> [Excerpted passage]:
Obviously, ## G \subseteq \mathbb{N} ##. Now ## 1 \in \mathbb{N} ## according to Peano postulates. Let ##x, y \in \mathbb{N} ## be arbitrary.
Using the way addition function is defined using the successor function, we have ## (x + y) + 1 = s(x + y) ##. But ##s(x + y) = x + s(y) ## and ## s(y) = y + 1##. So, we have ##(x + y) + 1 = x + s(y) = x + (y + 1)##. This means that ## 1 \in G##.

> [Prompt A]: Rewrite the part of the records that opens with the line containing "Todos tienen alguno en su cocina y su" and closes at the end of the records, replacing "cocina" with "casa" and leaving everything else unchanged. Omit the pictures from your answer.
The proof excerpt above and the records that follow are unrelated material.

> [Records provided]:
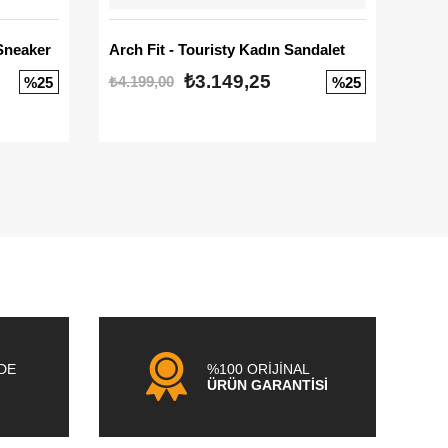
Sneaker
Arch Fit - Touristy Kadın Sandalet
Big
₺3.149,25
₺4.199,00
₺3.1
%25
%25
NDE
%100 ORİJİNAL
ÜRÜN GARANTİSİ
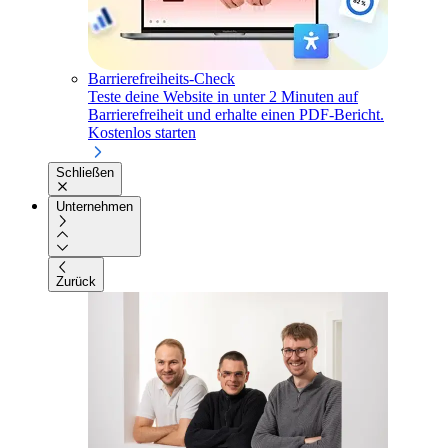
Barrierefreiheits-Check
Teste deine Website in unter 2 Minuten auf
Barrierefreiheit und erhalte einen PDF-Bericht.
Kostenlos starten
Schließen
Unternehmen
Zurück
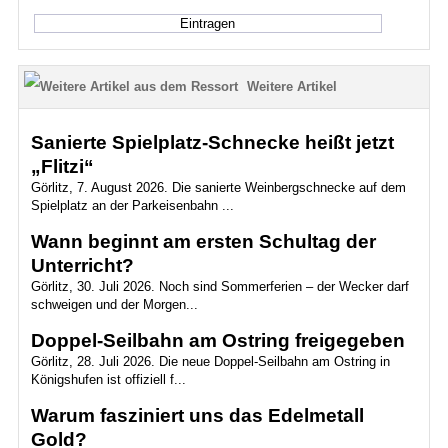
Weitere Artikel
Sanierte Spielplatz-Schnecke heißt jetzt
„Flitzi“
Görlitz, 7. August 2026. Die sanierte Weinbergschnecke auf dem
Spielplatz an der Parkeisenbahn ...
Wann beginnt am ersten Schultag der
Unterricht?
Görlitz, 30. Juli 2026. Noch sind Sommerferien – der Wecker darf
schweigen und der Morgen...
Doppel-Seilbahn am Ostring freigegeben
Görlitz, 28. Juli 2026. Die neue Doppel-Seilbahn am Ostring in
Königshufen ist offiziell f...
Warum fasziniert uns das Edelmetall
Gold?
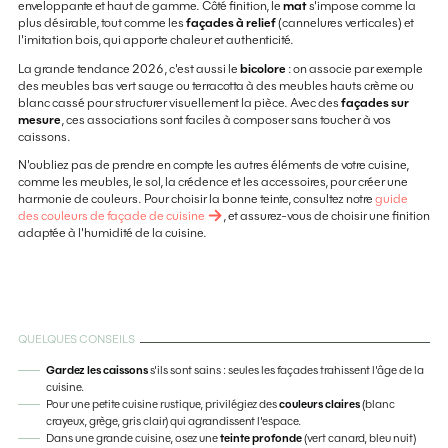
enveloppante et haut de gamme. Côté finition, le
mat
s'impose comme la
plus désirable, tout comme les
façades à relief
(cannelures verticales) et
l'imitation bois, qui apporte chaleur et authenticité.
La grande tendance 2026, c'est aussi le
bicolore
: on associe par exemple
des meubles bas vert sauge ou terracotta à des meubles hauts crème ou
blanc cassé pour structurer visuellement la pièce. Avec des
façades sur
mesure
, ces associations sont faciles à composer sans toucher à vos
caissons.
N'oubliez pas de prendre en compte les autres éléments de votre cuisine,
comme les meubles, le sol, la crédence et les accessoires, pour créer une
harmonie de couleurs. Pour choisir la bonne teinte, consultez notre
guide
des couleurs de façade de cuisine
, et assurez-vous de choisir une finition
adaptée à l'humidité de la cuisine.
QUELQUES CONSEILS
Gardez les caissons
s'ils sont sains : seules les façades trahissent l'âge de la
cuisine.
Pour une petite cuisine rustique, privilégiez des
couleurs claires
(blanc
crayeux, grège, gris clair) qui agrandissent l'espace.
Dans une grande cuisine, osez une
teinte profonde
(vert canard, bleu nuit)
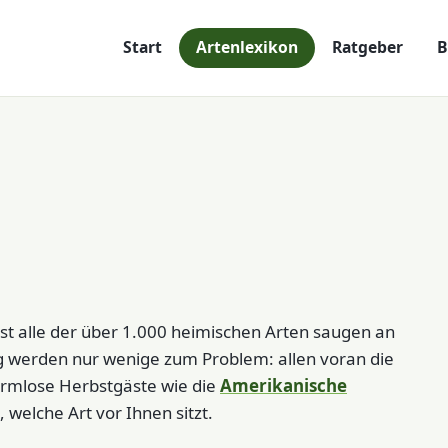
Start
Artenlexikon
Ratgeber
B
st alle der über 1.000 heimischen Arten saugen an
g werden nur wenige zum Problem: allen voran die
armlose Herbstgäste wie die
Amerikanische
 welche Art vor Ihnen sitzt.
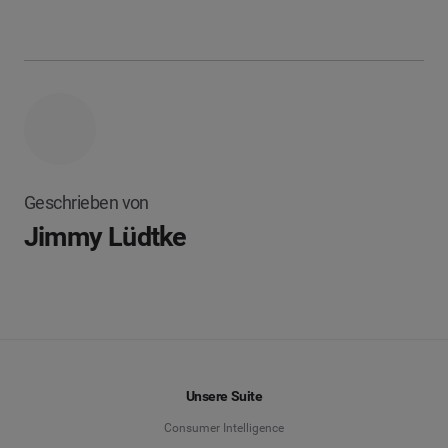
Geschrieben von
Jimmy Lüdtke
Unsere Suite
Consumer Intelligence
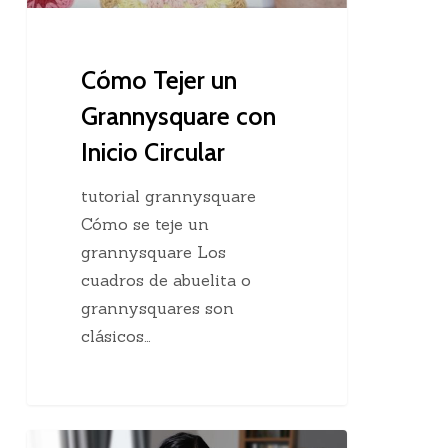
Circular
Cómo Tejer un
Grannysquare con
Inicio Circular
tutorial grannysquare
Cómo se teje un
grannysquare Los
cuadros de abuelita o
grannysquares son
clásicos…
Creatividad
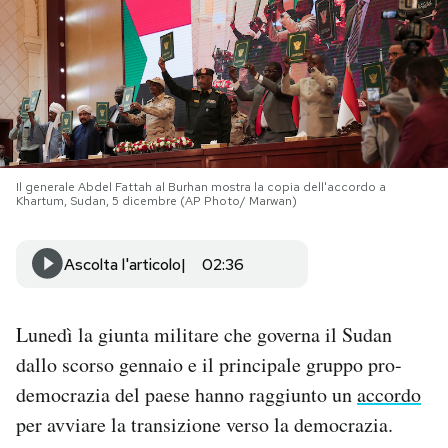
PODCAST
NEWSLETTER
I MIEI PREFERITI
Il generale Abdel Fattah al Burhan mostra la copia dell'accordo a
Khartum, Sudan, 5 dicembre (AP Photo/ Marwan)
SHOP
Ascolta l'articolo
02:36
CALENDARIO
Lunedì la giunta militare che governa il Sudan
dallo scorso gennaio e il principale gruppo pro-
AREA PERSONALE
democrazia del paese hanno raggiunto un
accordo
Area Personale
per avviare la transizione verso la democrazia.
Newsletter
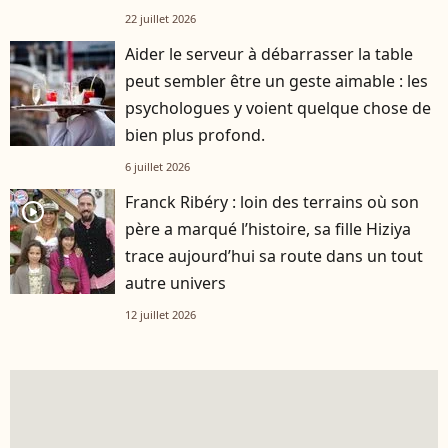
22 juillet 2026
Aider le serveur à débarrasser la table
peut sembler être un geste aimable : les
psychologues y voient quelque chose de
bien plus profond.
6 juillet 2026
Franck Ribéry : loin des terrains où son
player2
père a marqué l’histoire, sa fille Hiziya
trace aujourd’hui sa route dans un tout
autre univers
12 juillet 2026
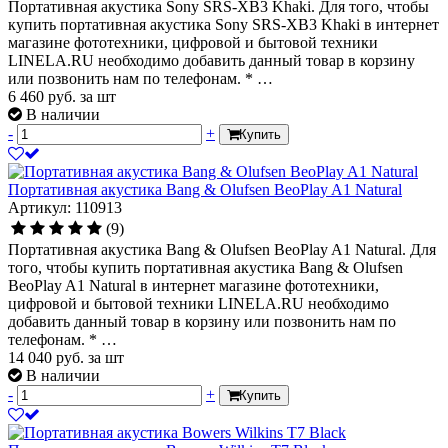
Портативная акустика Sony SRS-XB3 Khaki. Для того, чтобы
купить портативная акустика Sony SRS-XB3 Khaki в интернет
магазине фототехники, цифровой и бытовой техники
LINELA.RU необходимо добавить данный товар в корзину
или позвонить нам по телефонам. * …
6 460
руб.
за шт
В наличии
-
+
Купить
Портативная акустика Bang & Olufsen BeoPlay A1 Natural
Артикул: 110913
(9)
Портативная акустика Bang & Olufsen BeoPlay A1 Natural. Для
того, чтобы купить портативная акустика Bang & Olufsen
BeoPlay A1 Natural в интернет магазине фототехники,
цифровой и бытовой техники LINELA.RU необходимо
добавить данный товар в корзину или позвонить нам по
телефонам. * …
14 040
руб.
за шт
В наличии
-
+
Купить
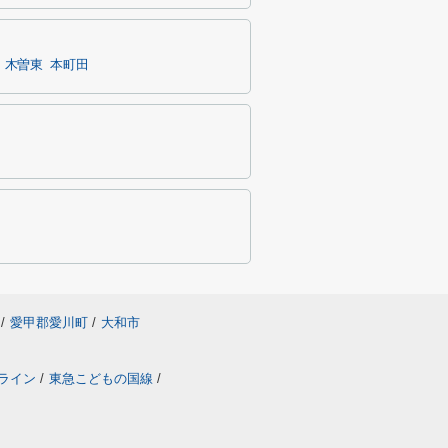
木曽東
本町田
/
愛甲郡愛川町
/
大和市
ライン
/
東急こどもの国線
/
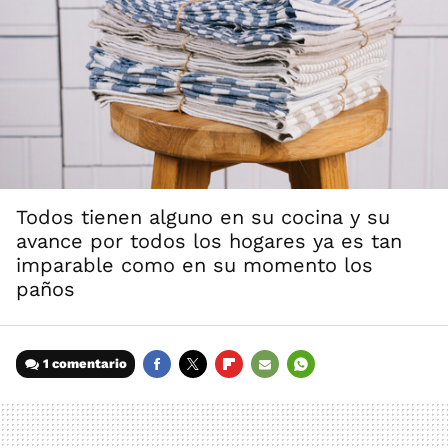
Todos tienen alguno en su cocina y su
avance por todos los hogares ya es tan
imparable como en su momento los
paños
1 comentario
FACEBOOK
TWITTER
FLIPBOARD
E-
WHATSAPP
MAIL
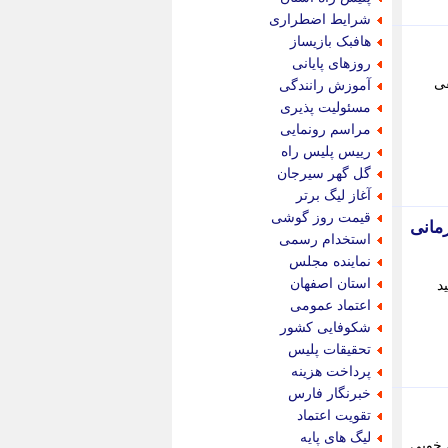
پویه آنلاین
شرایط اضطراری
پیام نفت
هافبک بازیساز
تابناک
روزهای پایانی
تازه نیوز
فی
آموزش رانندگی
تبیان
مسئولیت پذیری
تجارت نیوز
مراسم رونمایی
تحریریه
رییس پلیس راه
ترابر نیوز
گل گهر سیرجان
ترفندباز
آغاز لیگ برتر
تریبون اقتصاد
قیمت روز گوشی
رمانی
تسنیم نیوز
استخدام رسمی
تک ناک
نماینده مجلس
تکراتو
استان اصفهان
د
توریسم آنلاین
اعتماد عمومی
تولید نیوز
شکوفایی کشور
تیتر فوری
تحقیقات پلیس
تیکنا
پرداخت هزینه
جاب ویژن
خبرنگار فارس
جار نیوز
تقویت اعتماد
جالبتر
لیگ های پایه
زی خوبی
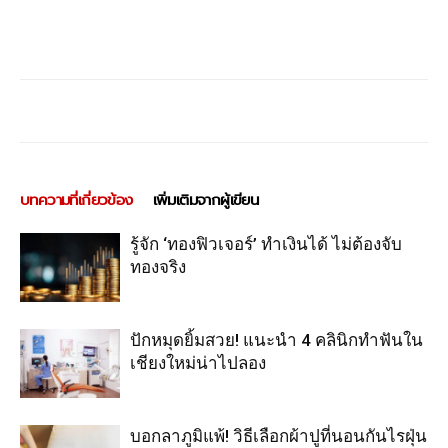
บทความที่เกี่ยวข้อง
เพิ่มเติมจากผู้เขียน
รู้จัก ‘ทองฟิวเจอร์’ ทำเงินได้ ไม่ต้องจับ
ทองจริง
ปักหมุดยิ้มสวย! แนะนำ 4 คลินิกทำฟันใน
เชียงใหม่น่าไปลอง
บอกลาภูมิแพ้! วิธีเลือกผ้าปูที่นอนกันไรฝุ่น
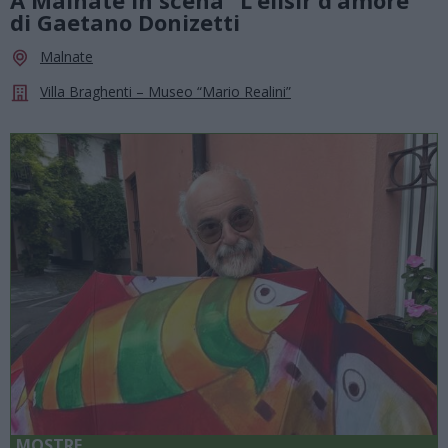
di Gaetano Donizetti
Malnate
Villa Braghenti – Museo “Mario Realini”
MOSTRE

> [Prompt B]: Supply the next part of the proof about addition of natural numbers, picking up after its last sentence.

> [Your response A]:
Todos tienen alguno en su casa y su
avance por todos los hogares ya es tan
imparable como en su momento los
paños
1 comentario
FACEBOOK
TWITTER
FLIPBOARD
E-
WHATSAPP
MAIL
پویه آنلاین
شرایط اضطراری
پیام نفت
هافبک بازیساز
تابناک
روزهای پایانی
تازه نیوز
فی
آموزش رانندگی
تبیان
مسئولیت پذیری
تجارت نیوز
مراسم رونمایی
تحریریه
رییس پلیس راه
ترابر نیوز
گل گهر سیرجان
ترفندباز
آغاز لیگ برتر
تریبون اقتصاد
قیمت روز گوشی
رمانی
تسنیم نیوز
استخدام رسمی
تک ناک
نماینده مجلس
تکراتو
استان اصفهان
د
توریسم آنلاین
اعتماد عمومی
تولید نیوز
شکوفایی کشور
تیتر فوری
تحقیقات پلیس
تیکنا
پرداخت هزینه
جاب ویژن
خبرنگار فارس
جار نیوز
تقویت اعتماد
جالبتر
لیگ های پایه
زی خوبی
บทความที่เกี่ยวข้อง
เพิ่มเติมจากผู้เขียน
รู้จัก ‘ทองฟิวเจอร์’ ทำเงินได้ ไม่ต้องจับ
ทองจริง
ปักหมุดยิ้มสวย! แนะนำ 4 คลินิกทำฟันใน
เชียงใหม่น่าไปลอง
บอกลาภูมิแพ้! วิธีเลือกผ้าปูที่นอนกันไรฝุ่น
di Gaetano Donizetti
Malnate
Villa Braghenti – Museo “Mario Realini”
MOSTRE

> [Your response B]:
Now, suppose ##r \in G##. This means that ##r \in \mathbb{N} ## and

$$ \forall\; x, y \in \mathbb{N} \quad (x + y) + r = x + (y + r) $$

Suppose ##x, y \in \mathbb{N} ## be arbitrary. Since, ##r \in G##, we have

$$ (x + y) + r = x + (y + r) $$
$$ \therefore s((x + y) + r) = s( x + (y + r) ) $$

Using definition of addition function, we have

$$ \therefore (x + y) + s(r) = x + s(y + r) = x + (y + s(r)) $$
$$ \therefore (x + y) + s(r) = x + (y + s(r)) $$

From definition of successor function, ## s(r) \in \mathbb{N} ##. Hence ##s(r) \in G##. So, using Peano postulates, ## G = \mathbb{N}##.

Since ##a, b, c \in \mathbb{N}##, we have ## c \in G##. It follows that ##(a+b) + c = a + (b+c)##. Is this proof correct ?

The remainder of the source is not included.